We are considering moving out of our 3 bedroom rental into an RV for about 8 months to save up cash for a down payment on a house. There are 5 of us, 8 year old, 4 year old, 2 year old and us parents. My husband works 12 hours a day so is gone a lot. We are currently paying $1100 a month! I found a toy hauler on craigslist for under $6000. Has anyone stayed in one for an extended period of time like this? How sturdy is the loft? Is it airtight for AC and heat usage? Is it really rain proof? Would you recommend another model for this endeavor?


----------



## LaydBack (Aug 22, 2010)

BrendaRuiz said:


> We are considering moving out of our 3 bedroom rental into an RV for about 8 months to save up cash for a down payment on a house. There are 5 of us, 8 year old, 4 year old, 2 year old and us parents. My husband works 12 hours a day so is gone a lot. We are currently paying $1100 a month! I found a toy hauler on craigslist for under $6000. Has anyone stayed in one for an extended period of time like this? How sturdy is the loft? Is it airtight for AC and heat usage? Is it really rain proof? Would you recommend another model for this endeavor?

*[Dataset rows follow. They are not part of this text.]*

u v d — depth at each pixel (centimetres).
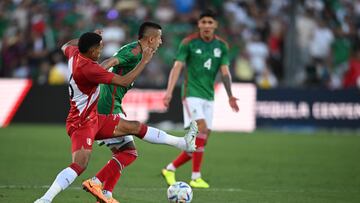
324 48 7475
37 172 3828
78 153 2572
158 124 6272
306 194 3288
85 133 2600
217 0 7694
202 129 3509
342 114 6341
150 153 4791
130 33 7262
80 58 2588
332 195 3272
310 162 4466
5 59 7269
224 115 6328
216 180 3703
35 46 7250
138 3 7594
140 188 3369
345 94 6328
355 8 8162
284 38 7500
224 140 5606
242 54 7219
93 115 2638
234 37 7350
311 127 6347
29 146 4950
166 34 7275
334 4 8031
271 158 4631
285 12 7750
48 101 6384
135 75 2577
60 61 7138
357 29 7962
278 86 6494
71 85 2602
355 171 4100
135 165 4200
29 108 6400
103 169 2772
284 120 6356
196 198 3120
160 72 6962
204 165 4281
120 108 2839
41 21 7362
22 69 7194
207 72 3559
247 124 6328
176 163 3488
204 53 3541
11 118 6397
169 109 6272
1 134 5631
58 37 7269
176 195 2756
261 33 7525
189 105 3550
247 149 5081
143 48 2780
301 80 7225
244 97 6350
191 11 7625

Where are you? Climate need be taken into consideration. Airtight, I'd say probably not. Can it work for you, probably so. You may want to include as much info as possible about your family and the unit, to get the best input. Good luck.


----------



## knauby (Aug 16, 2012)

I don't know about your family however if your trying to compare a 3 bedroom apartment to a travel trailer of any type there is no comparison. That is a really long time for the family to be living in a travel trailer (my opinion, yours may be different). I know it is tough saving up money for a house, been there, but I would not recommend doing this.


----------



## H2oSprayer (Aug 5, 2006)

Good morning Brenda. I think I ran across the same Craigslist add the other day; is it the 2009 27L? A couple of things for you to consider: first off, if it is the same add, that is a real low price for a dealer to be selling it for and based on their email address, I'm thinking it is an east coast unit. Remember what happened to the east coast last summer? Second, if you haven't been in a Loft unit yet, be forewarned, the steps leading up to the loft area are VERY steep and and would be VERY difficult for the children to navigate. Unless you believe that you will be able to keep the unit in a functional condition after the 8 months and plan to use it to vacation in, ignore the remainder of this thought. However, with young kids living in it for 8 months, you will probably be at a wash as far as money goes. By not renting for 8 months will save you $1100 x 8 = $8800 plus any utilities that you may pay. So after the cost of the unit, you will still be at + $2800. Out of that $2800, you will have to cover the cost of a seasonal site and pay for the electricity (unless you land available). I'm sure that you can see where I'm heading with this.


----------